**What needs to be done:** Print exactly the lines from the one that contains "right elbow: (178, 345)" through the final line of the entries below, both included, and nothing else; omit the pictures.

**Human pose images with coordinates:**
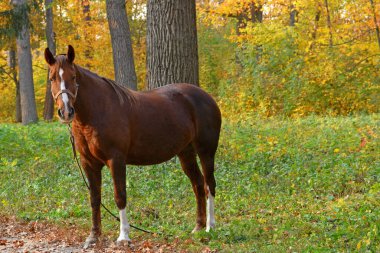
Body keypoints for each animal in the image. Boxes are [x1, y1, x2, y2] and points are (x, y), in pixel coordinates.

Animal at [43, 45, 223, 247]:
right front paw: (94, 236)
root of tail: (207, 97)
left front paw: (123, 237)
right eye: (52, 78)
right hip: (186, 153)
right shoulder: (88, 163)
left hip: (206, 151)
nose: (66, 111)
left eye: (73, 77)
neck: (98, 111)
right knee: (198, 185)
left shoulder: (116, 160)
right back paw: (198, 227)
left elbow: (120, 196)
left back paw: (210, 227)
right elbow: (95, 198)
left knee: (209, 184)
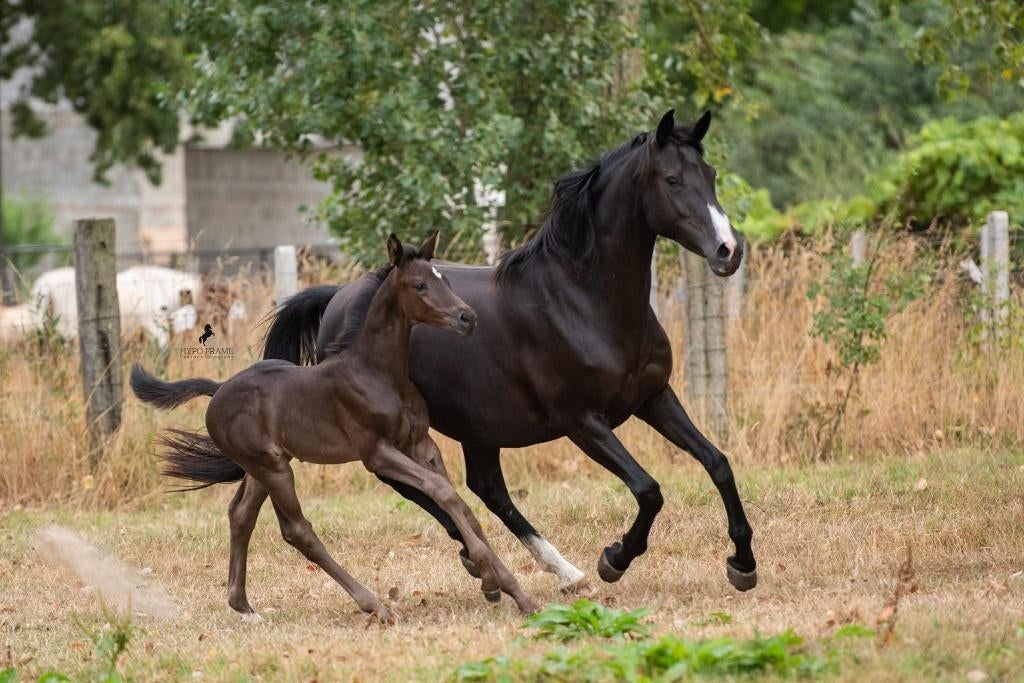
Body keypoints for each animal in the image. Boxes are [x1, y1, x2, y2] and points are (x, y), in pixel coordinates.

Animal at [130, 232, 539, 623]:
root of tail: (218, 390)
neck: (377, 372)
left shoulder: (421, 445)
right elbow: (444, 493)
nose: (467, 318)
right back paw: (376, 606)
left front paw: (513, 591)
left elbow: (460, 505)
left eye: (446, 279)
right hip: (272, 467)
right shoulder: (376, 453)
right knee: (297, 530)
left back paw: (244, 607)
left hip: (264, 465)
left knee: (241, 516)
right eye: (419, 285)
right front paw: (493, 581)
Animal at [263, 109, 758, 593]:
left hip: (477, 424)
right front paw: (614, 558)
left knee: (486, 488)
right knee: (406, 480)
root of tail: (339, 298)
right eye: (672, 179)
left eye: (710, 174)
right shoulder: (582, 421)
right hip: (389, 423)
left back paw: (544, 570)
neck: (586, 300)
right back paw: (506, 564)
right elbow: (648, 489)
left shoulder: (653, 398)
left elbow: (717, 463)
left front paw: (743, 563)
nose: (728, 251)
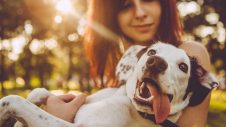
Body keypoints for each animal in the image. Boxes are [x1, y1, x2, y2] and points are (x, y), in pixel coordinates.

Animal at [0, 41, 219, 126]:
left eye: (183, 66)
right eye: (152, 52)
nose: (155, 62)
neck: (125, 101)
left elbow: (15, 100)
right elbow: (39, 92)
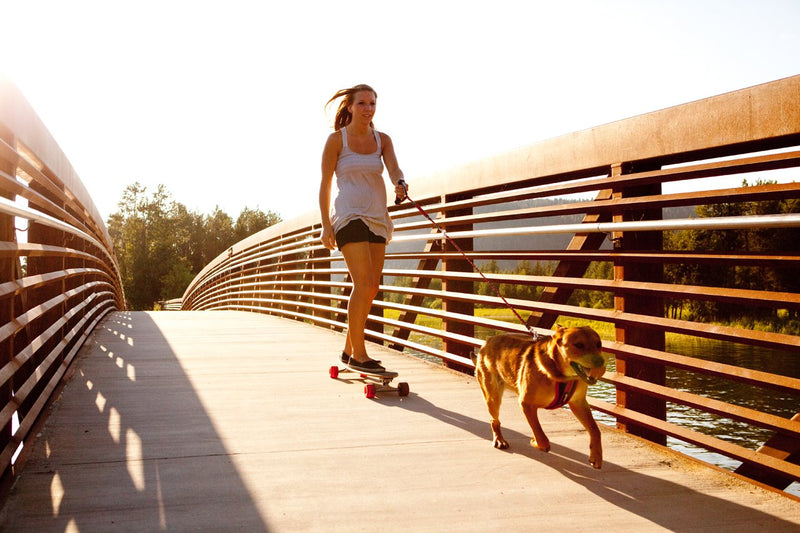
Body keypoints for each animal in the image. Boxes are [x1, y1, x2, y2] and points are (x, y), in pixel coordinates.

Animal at [476, 326, 608, 468]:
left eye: (599, 344)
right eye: (579, 345)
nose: (600, 362)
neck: (561, 375)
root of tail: (487, 341)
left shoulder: (578, 403)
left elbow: (595, 430)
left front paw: (596, 455)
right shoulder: (526, 404)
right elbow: (541, 437)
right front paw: (535, 441)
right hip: (492, 397)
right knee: (494, 420)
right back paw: (499, 439)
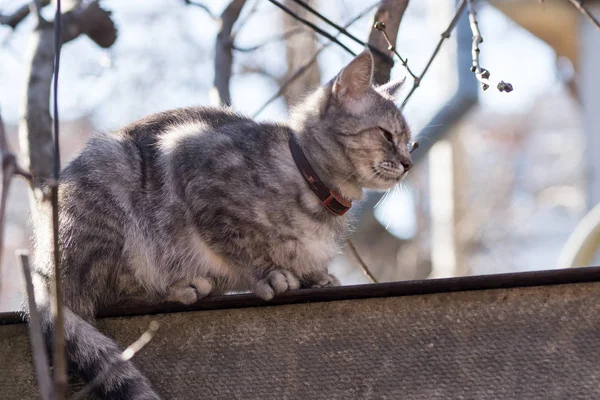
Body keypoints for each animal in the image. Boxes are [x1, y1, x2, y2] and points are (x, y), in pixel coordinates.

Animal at [32, 50, 412, 400]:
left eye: (410, 141)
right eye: (387, 135)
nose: (408, 162)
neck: (315, 190)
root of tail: (41, 269)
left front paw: (316, 275)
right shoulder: (188, 154)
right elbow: (235, 241)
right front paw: (269, 274)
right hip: (110, 187)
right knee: (101, 294)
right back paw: (183, 286)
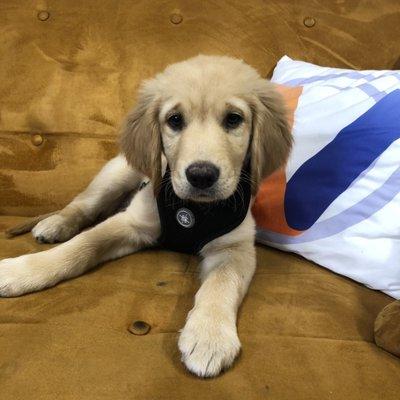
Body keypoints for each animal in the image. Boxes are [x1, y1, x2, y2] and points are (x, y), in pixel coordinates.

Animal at [0, 54, 290, 376]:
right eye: (174, 120)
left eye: (234, 119)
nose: (201, 175)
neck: (193, 209)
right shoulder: (133, 222)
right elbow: (82, 246)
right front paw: (23, 271)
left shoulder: (235, 247)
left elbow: (221, 282)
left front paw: (209, 337)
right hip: (116, 174)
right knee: (83, 205)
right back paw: (55, 224)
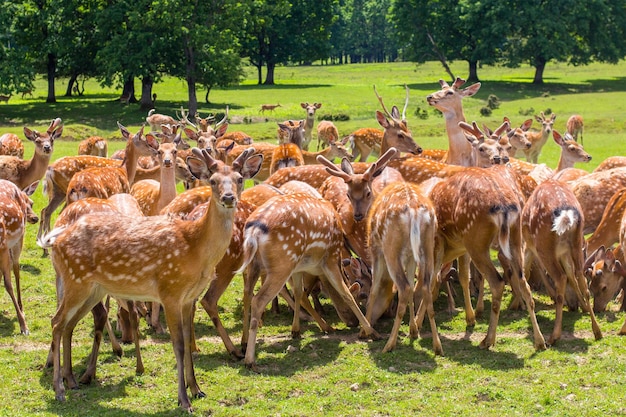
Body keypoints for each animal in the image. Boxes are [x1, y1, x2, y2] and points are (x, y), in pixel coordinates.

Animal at [43, 145, 264, 410]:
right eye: (212, 181)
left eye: (240, 179)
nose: (229, 198)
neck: (195, 246)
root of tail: (56, 240)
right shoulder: (170, 291)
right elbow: (178, 345)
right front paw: (183, 400)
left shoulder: (188, 297)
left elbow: (188, 340)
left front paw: (197, 389)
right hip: (75, 280)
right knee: (56, 321)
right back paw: (59, 389)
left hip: (92, 289)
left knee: (69, 324)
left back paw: (72, 380)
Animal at [520, 179, 604, 344]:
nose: (573, 306)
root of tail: (566, 214)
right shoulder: (564, 252)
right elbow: (572, 276)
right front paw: (584, 307)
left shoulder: (529, 245)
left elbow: (525, 271)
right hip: (575, 244)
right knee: (580, 278)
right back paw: (597, 331)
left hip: (544, 246)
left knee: (560, 277)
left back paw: (554, 336)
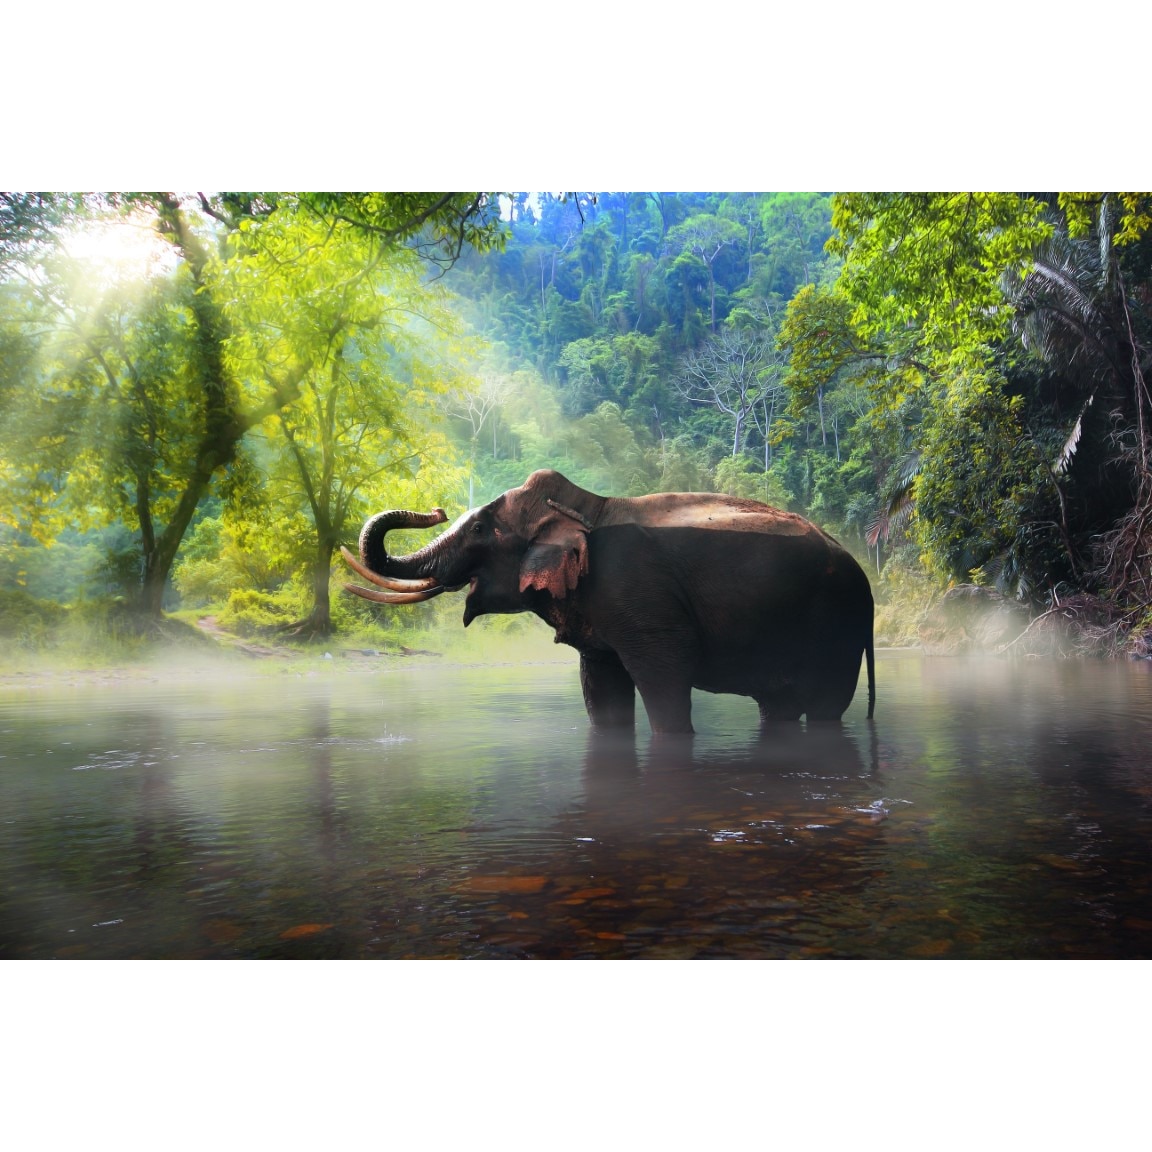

**Task response:**
right elbow: (178, 345)
right front paw: (183, 400)
left shoulder: (188, 297)
left elbow: (188, 340)
left front paw: (197, 389)
right hip: (75, 280)
right knee: (56, 321)
right back paw: (59, 389)
left hip: (92, 289)
left knee: (69, 324)
left back paw: (72, 380)
Animal at [520, 179, 604, 344]:
nose: (573, 306)
root of tail: (566, 214)
right shoulder: (564, 252)
right elbow: (572, 276)
right front paw: (584, 307)
left shoulder: (529, 245)
left elbow: (525, 271)
right hip: (575, 244)
right knee: (580, 278)
right back paw: (597, 331)
left hip: (544, 246)
left knee: (560, 277)
left back paw: (554, 336)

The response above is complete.